Aqueles que te amam não podem ser enganados pelos erros que cometes ou as escuras imagens que mostras aos demais.
Eles recordam tua beleza quando te sentes feio;
tua totalidade quando estás quebrado;
tua inocência quando te sentes culpado
e teu propósito quando estás confuso.”
                                       (“Canção da Criança”, Tolba Phanem)

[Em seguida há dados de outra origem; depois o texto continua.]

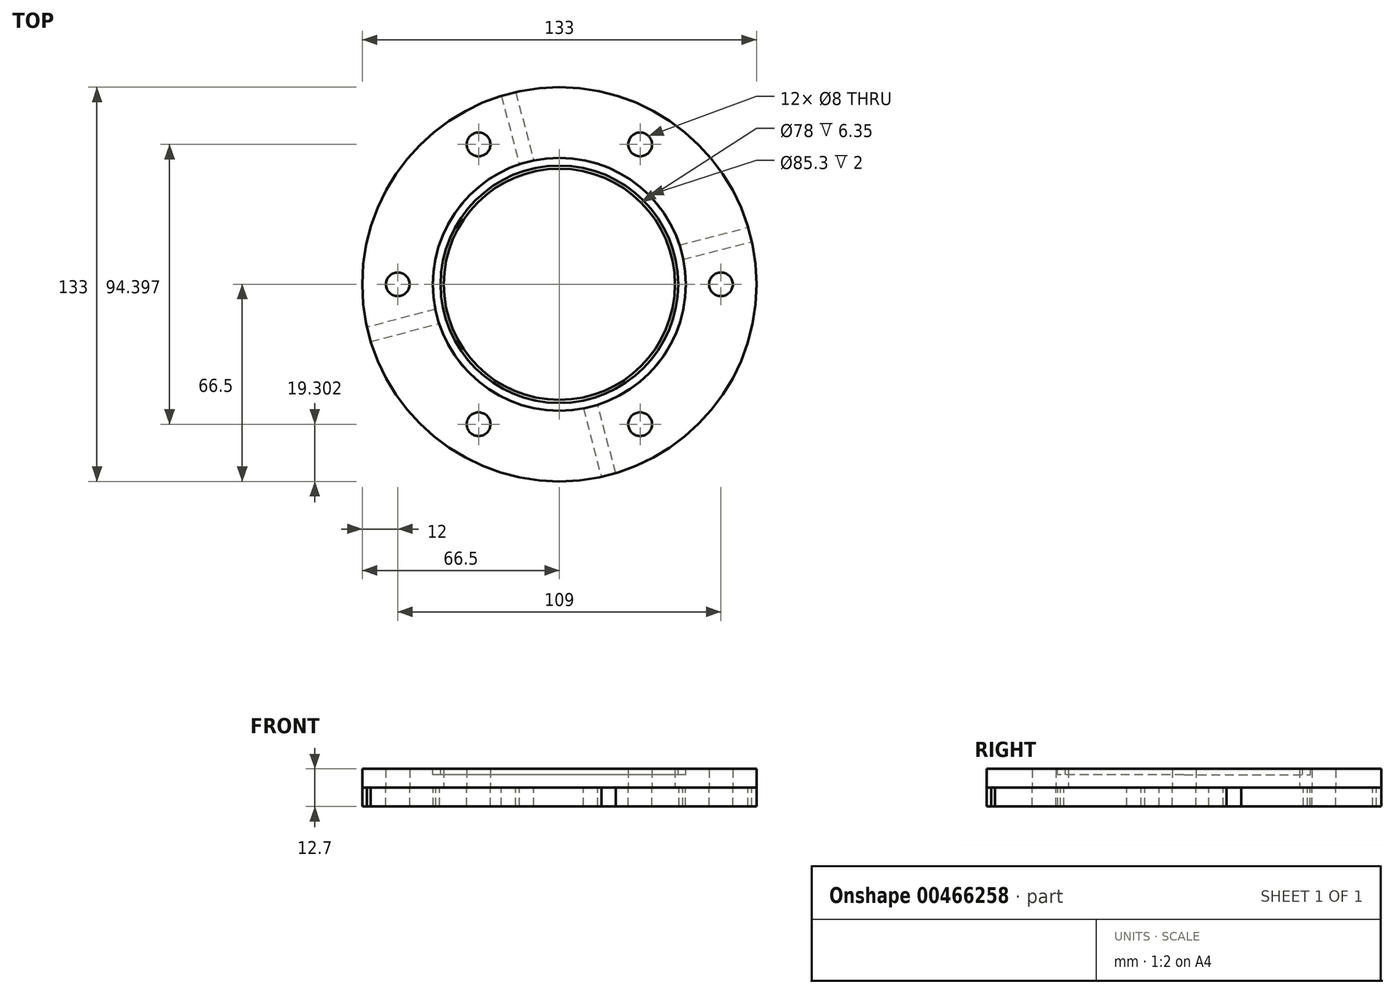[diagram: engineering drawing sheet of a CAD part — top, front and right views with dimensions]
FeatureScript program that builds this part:
annotation { "Feature Type Name" : "Feature", "Feature Type Description" : "" }
export const myFeature = defineFeature(function(context is Context, id is Id, definition is map)
    precondition{}
    {
        {
            var Q0;
            Q0=qCreatedBy(makeId("Top.planeOp"),FACE);
            var sketch = newSketch(context, id + "F0", { "sketchPlane" : qUnion([Q0])});
            skCircle(sketch, "E0", {"center": v(0, 0) * mm, "radius": 66.5 * mm});
            skCircle(sketch, "E1", {"center": v(0, 0) * mm, "radius": 39 * mm});
            skCircle(sketch, "E2.cCircle", {"center": v(0, 0) * mm, "radius": 54.5 * mm, "construction": true});
            skLineSegment(sketch, "E2.0", {"start": v(27.25, -47.2) * mm, "end": v(-27.25, -47.2) * mm, "construction": true});
            skLineSegment(sketch, "E2.1", {"start": v(-27.25, -47.2) * mm, "end": v(-54.5, 0) * mm, "construction": true});
            skLineSegment(sketch, "E2.2", {"start": v(-54.5, 0) * mm, "end": v(-27.25, 47.2) * mm, "construction": true});
            skLineSegment(sketch, "E2.3", {"start": v(-27.25, 47.2) * mm, "end": v(27.25, 47.2) * mm, "construction": true});
            skLineSegment(sketch, "E2.4", {"start": v(27.25, 47.2) * mm, "end": v(54.5, 0) * mm, "construction": true});
            skLineSegment(sketch, "E2.5", {"start": v(54.5, 0) * mm, "end": v(27.25, -47.2) * mm, "construction": true});
            skCircle(sketch, "E3", {"center": v(-27.25, 47.2) * mm, "radius": 4 * mm});
            skCircle(sketch, "E4", {"center": v(-54.5, 0) * mm, "radius": 4 * mm});
            skCircle(sketch, "E5", {"center": v(-27.25, -47.2) * mm, "radius": 4 * mm});
            skCircle(sketch, "E6", {"center": v(27.25, -47.2) * mm, "radius": 4 * mm});
            skCircle(sketch, "E7", {"center": v(54.5, 0) * mm, "radius": 4 * mm});
            skCircle(sketch, "E8", {"center": v(27.25, 47.2) * mm, "radius": 4 * mm});
            skSolve(sketch);
        }
        {
            var Q0;
            Q0 = qSketchRegion(id + "F0", true);
            extrude(context, id + "F1", {"entities" : qUnion([Q0]), "depth" : 6.35 * mm});
        }
        {
            var Q0;
            Q0=makeQuery(id+"F1.opExtrude","CAP_FACE",FACE,{"disambiguationData":[OSD([sQuery(id+"F0.wireOp",EDGE,"E0"),sQuery(id+"F0.wireOp",EDGE,"E1"),sQuery(id+"F0.wireOp",EDGE,"E3"),sQuery(id+"F0.wireOp",EDGE,"E4"),sQuery(id+"F0.wireOp",EDGE,"E5"),sQuery(id+"F0.wireOp",EDGE,"E6"),sQuery(id+"F0.wireOp",EDGE,"E7"),sQuery(id+"F0.wireOp",EDGE,"E8")])],"isStart":false});
            var sketch = newSketch(context, id + "F2", { "sketchPlane" : qUnion([Q0])});
            skCircle(sketch, "E9", {"center": v(0, 0) * mm, "radius": 41.35 * mm});
            skSolve(sketch);
        }
        {
            var Q0;
            Q0=qCreatedBy(makeId("Front.planeOp"),FACE);
            var sketch = newSketch(context, id + "F3", { "sketchPlane" : qUnion([Q0])});
            skLineSegment(sketch, "E10.0", {"start": v(-41.35, 6.35) * mm, "end": v(41.35, 6.35) * mm, "construction": true});
            skLineSegment(sketch, "E11.bottom", {"start": v(-40.05, 4.35) * mm, "end": v(-42.65, 4.35) * mm});
            skLineSegment(sketch, "E11.top", {"start": v(-40.05, 8.35) * mm, "end": v(-42.65, 8.35) * mm});
            skLineSegment(sketch, "E11.left", {"start": v(-40.05, 4.35) * mm, "end": v(-40.05, 8.35) * mm});
            skLineSegment(sketch, "E11.right", {"start": v(-42.65, 4.35) * mm, "end": v(-42.65, 8.35) * mm});
            skPoint(sketch, "E11.middle", {"position": v(-41.35, 6.35) * mm});
            skSolve(sketch);
        }
        {
            var Q0;
            Q0 = qSketchRegion(id + "F3", true);
            var Q1;
            Q1=sQuery(id+"F2.wireOp",EDGE,"E9");
            sweep(context, id + "F4", {"profiles" : qUnion([Q0]), "path" : qUnion([Q1])});
        }
        {
            var Q0;
            Q0=makeQuery(id+"F4.opSweep","SWEPT_BODY",BODY,{"disambiguationData":[OSD([sQuery(id+"F2.wireOp",EDGE,"E9"),sQuery(id+"F3.wireOp",EDGE,"E11.bottom"),sQuery(id+"F3.wireOp",EDGE,"E11.top"),sQuery(id+"F3.wireOp",EDGE,"E11.left"),sQuery(id+"F3.wireOp",EDGE,"E11.right")])]});
            var Q1;
            Q1=makeQuery(id+"F1.opExtrude","SWEPT_BODY",BODY,{"disambiguationData":[OSD([sQuery(id+"F0.wireOp",EDGE,"E0"),sQuery(id+"F0.wireOp",EDGE,"E1"),sQuery(id+"F0.wireOp",EDGE,"E3"),sQuery(id+"F0.wireOp",EDGE,"E4"),sQuery(id+"F0.wireOp",EDGE,"E5"),sQuery(id+"F0.wireOp",EDGE,"E6"),sQuery(id+"F0.wireOp",EDGE,"E7"),sQuery(id+"F0.wireOp",EDGE,"E8")])]});
            booleanBodies(context, id + "F5", {"operationType" : BooleanOperationType.SUBTRACTION, "tools" : qUnion([Q0]), "targets" : qUnion([Q1])});
        }
        {
            var Q0;
            Q0=makeQuery(id+"F1.opExtrude","CAP_FACE",FACE,{"disambiguationData":[OSD([sQuery(id+"F0.wireOp",EDGE,"E0"),sQuery(id+"F0.wireOp",EDGE,"E1"),sQuery(id+"F0.wireOp",EDGE,"E3"),sQuery(id+"F0.wireOp",EDGE,"E4"),sQuery(id+"F0.wireOp",EDGE,"E5"),sQuery(id+"F0.wireOp",EDGE,"E6"),sQuery(id+"F0.wireOp",EDGE,"E7"),sQuery(id+"F0.wireOp",EDGE,"E8")])],"isStart":true});
            var sketch = newSketch(context, id + "F6", { "sketchPlane" : qUnion([Q0])});
            skCircle(sketch, "E12", {"center": v(0, 0) * mm, "radius": 42.5 * mm});
            skCircle(sketch, "E13", {"center": v(0, 0) * mm, "radius": 66.5 * mm});
            skCircle(sketch, "E14", {"center": v(54.5, 0) * mm, "radius": 4 * mm});
            skCircle(sketch, "E15", {"center": v(27.25, -47.2) * mm, "radius": 4 * mm});
            skCircle(sketch, "E16", {"center": v(-27.25, -47.2) * mm, "radius": 4 * mm});
            skCircle(sketch, "E17", {"center": v(-54.5, 0) * mm, "radius": 4 * mm});
            skCircle(sketch, "E18", {"center": v(-27.25, 47.2) * mm, "radius": 4 * mm});
            skCircle(sketch, "E19", {"center": v(27.25, 47.2) * mm, "radius": 4 * mm});
            skSolve(sketch);
        }
        {
            var Q0;
            Q0 = qSketchRegion(id + "F6", true);
            extrude(context, id + "F7", {"entities" : qUnion([Q0]), "depth" : 6.35 * mm, "offsetDistance" : 25 * mm});
        }
        {
            var Q0;
            Q0=makeQuery(id+"F7.opExtrude","CAP_FACE",FACE,{"disambiguationData":[OSD([sQuery(id+"F6.wireOp",EDGE,"E12"),sQuery(id+"F6.wireOp",EDGE,"E13"),sQuery(id+"F6.wireOp",EDGE,"E14"),sQuery(id+"F6.wireOp",EDGE,"E15"),sQuery(id+"F6.wireOp",EDGE,"E16"),sQuery(id+"F6.wireOp",EDGE,"E17"),sQuery(id+"F6.wireOp",EDGE,"E18"),sQuery(id+"F6.wireOp",EDGE,"E19")])],"isStart":false});
            var sketch = newSketch(context, id + "F8", { "sketchPlane" : qUnion([Q0])});
            skLineSegment(sketch, "E20", {"start": v(64.92, -14.4) * mm, "end": v(41.68, -8.32) * mm});
            skLineSegment(sketch, "E21", {"start": v(63.65, -19.25) * mm, "end": v(40.41, -13.16) * mm});
            skLineSegment(sketch, "E22", {"start": v(0, 0) * mm, "end": v(64.33, -16.84) * mm, "construction": true});
            skLineSegment(sketch, "E23", {"start": v(64.92, -14.4) * mm, "end": v(66.85, -14.92) * mm});
            skLineSegment(sketch, "E24", {"start": v(65.59, -19.75) * mm, "end": v(66.85, -14.92) * mm});
            skLineSegment(sketch, "E25", {"start": v(65.59, -19.75) * mm, "end": v(63.65, -19.25) * mm});
            skLineSegment(sketch, "E26", {"start": v(64.33, -16.84) * mm, "end": v(66.22, -17.33) * mm, "construction": true});
            skLineSegment(sketch, "E27", {"start": v(40.41, -13.16) * mm, "end": v(38.48, -12.66) * mm});
            skLineSegment(sketch, "E28", {"start": v(38.48, -12.66) * mm, "end": v(39.74, -7.82) * mm});
            skLineSegment(sketch, "E29", {"start": v(39.74, -7.82) * mm, "end": v(41.68, -8.32) * mm});
            skCircle(sketch, "E30.0", {"center": v(27.25, -47.2) * mm, "radius": 4 * mm, "construction": true});
            skCircle(sketch, "E31.0", {"center": v(54.5, 0) * mm, "radius": 4 * mm, "construction": true});
            skPoint(sketch, "E32.center", {"position": v(-0.08, -0.23) * mm});
            skLineSegment(sketch, "E33.1.0", {"start": v(12.5, 38.85) * mm, "end": v(7.65, 40.11) * mm});
            skLineSegment(sketch, "E33.1.1", {"start": v(14.24, 65.29) * mm, "end": v(8.16, 42.05) * mm});
            skLineSegment(sketch, "E33.1.2", {"start": v(19.08, 64.02) * mm, "end": v(13, 40.78) * mm});
            skLineSegment(sketch, "E33.1.3", {"start": v(19.59, 65.96) * mm, "end": v(14.75, 67.22) * mm});
            skLineSegment(sketch, "E33.1.4", {"start": v(14.24, 65.29) * mm, "end": v(14.75, 67.22) * mm});
            skLineSegment(sketch, "E33.1.5", {"start": v(7.65, 40.11) * mm, "end": v(8.16, 42.05) * mm});
            skLineSegment(sketch, "E33.1.6", {"start": v(19.59, 65.96) * mm, "end": v(19.08, 64.02) * mm});
            skLineSegment(sketch, "E33.1.7", {"start": v(13, 40.78) * mm, "end": v(12.5, 38.85) * mm});
            skLineSegment(sketch, "E33.1.8", {"start": v(-0.16, 0.37) * mm, "end": v(16.67, 64.7) * mm, "construction": true});
            skLineSegment(sketch, "E33.1.9", {"start": v(16.67, 64.7) * mm, "end": v(17.17, 66.6) * mm, "construction": true});
            skLineSegment(sketch, "E33.2.0", {"start": v(-39.01, 12.86) * mm, "end": v(-40.28, 8.02) * mm});
            skLineSegment(sketch, "E33.2.1", {"start": v(-65.45, 14.61) * mm, "end": v(-42.21, 8.53) * mm});
            skLineSegment(sketch, "E33.2.2", {"start": v(-64.19, 19.45) * mm, "end": v(-40.94, 13.37) * mm});
            skLineSegment(sketch, "E33.2.3", {"start": v(-66.12, 19.96) * mm, "end": v(-67.39, 15.12) * mm});
            skLineSegment(sketch, "E33.2.4", {"start": v(-65.45, 14.61) * mm, "end": v(-67.39, 15.12) * mm});
            skLineSegment(sketch, "E33.2.5", {"start": v(-40.28, 8.02) * mm, "end": v(-42.21, 8.53) * mm});
            skLineSegment(sketch, "E33.2.6", {"start": v(-66.12, 19.96) * mm, "end": v(-64.19, 19.45) * mm});
            skLineSegment(sketch, "E33.2.7", {"start": v(-40.94, 13.37) * mm, "end": v(-39.01, 12.86) * mm});
            skLineSegment(sketch, "E33.2.8", {"start": v(-0.53, 0.2) * mm, "end": v(-64.87, 17.04) * mm, "construction": true});
            skLineSegment(sketch, "E33.2.9", {"start": v(-64.87, 17.04) * mm, "end": v(-66.76, 17.54) * mm, "construction": true});
            skLineSegment(sketch, "E33.3.0", {"start": v(-13.03, -38.64) * mm, "end": v(-8.19, -39.9) * mm});
            skLineSegment(sketch, "E33.3.1", {"start": v(-14.78, -65.08) * mm, "end": v(-8.7, -41.84) * mm});
            skLineSegment(sketch, "E33.3.2", {"start": v(-19.62, -63.82) * mm, "end": v(-13.53, -40.58) * mm});
            skLineSegment(sketch, "E33.3.3", {"start": v(-20.12, -65.75) * mm, "end": v(-15.29, -67.02) * mm});
            skLineSegment(sketch, "E33.3.4", {"start": v(-14.78, -65.08) * mm, "end": v(-15.29, -67.02) * mm});
            skLineSegment(sketch, "E33.3.5", {"start": v(-8.19, -39.9) * mm, "end": v(-8.7, -41.84) * mm});
            skLineSegment(sketch, "E33.3.6", {"start": v(-20.12, -65.75) * mm, "end": v(-19.62, -63.82) * mm});
            skLineSegment(sketch, "E33.3.7", {"start": v(-13.53, -40.58) * mm, "end": v(-13.03, -38.64) * mm});
            skLineSegment(sketch, "E33.3.8", {"start": v(-0.37, -0.16) * mm, "end": v(-17.2, -64.5) * mm, "construction": true});
            skLineSegment(sketch, "E33.3.9", {"start": v(-17.2, -64.5) * mm, "end": v(-17.7, -66.39) * mm, "construction": true});
            skPoint(sketch, "E33.center", {"position": v(-0.27, 0.1) * mm});
            skCircle(sketch, "E34.0", {"center": v(-27.25, -47.2) * mm, "radius": 4 * mm, "construction": true});
            skCircle(sketch, "E35.0", {"center": v(-54.5, 0) * mm, "radius": 4 * mm, "construction": true});
            skCircle(sketch, "E36.0", {"center": v(-27.25, 47.2) * mm, "radius": 4 * mm, "construction": true});
            skCircle(sketch, "E37.0", {"center": v(27.25, 47.2) * mm, "radius": 4 * mm, "construction": true});
            skSolve(sketch);
        }
        {
            var Q0;
            Q0 = qSketchRegion(id + "F8", true);
            extrude(context, id + "F9", {"entities" : qUnion([Q0]), "operationType" : NewBodyOperationType.REMOVE, "endBound" : BoundingType.UP_TO_NEXT, "oppositeDirection" : true, "depth" : 25 * mm, "offsetDistance" : 25 * mm});
        }
    });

            É tradição de certa tribo da África de que quando uma mulher engravida, as outras mulheres se juntam a ela, rezam e meditam até que surja a “Canção da Criança”, que é cantada quando do seu nascimento, no início da sua educação, no momento do seu casamento e quando próximo da sua desencarnação, para acompanhá-lo na “viagem”.
            A canção será cantada sempre que a pessoa cometa desatinos na vida, pois a tribo reconhece que os corretivos sociais não são castigo, mas sim a lembrança da sua identidade; da sua essência. Quando é reconhecida a própria canção, já não há o desejo nem a necessidade de prejudicar ninguém.
            Hermann Hesse, escritor alemão (1877-1962) em sua obra O Jogo das Contas de Vidro, adverte que o que marca o estado de decadência do mundo são as fases musicais em que a estridência supera a harmonia. Sem sombra de dúvidas essa é uma dessas fases.
            A música não se fecha em idiomas, fronteiras e nações. A poesia, o intérprete, pouco importa à sonoridade. O tom musical é a sinfonia da criação. Todos somos um, assim como cada nota contém todas outras e a principal. Eis a harmonia! Eu e o Pai somos um, afirmou Jesus de Nazaré.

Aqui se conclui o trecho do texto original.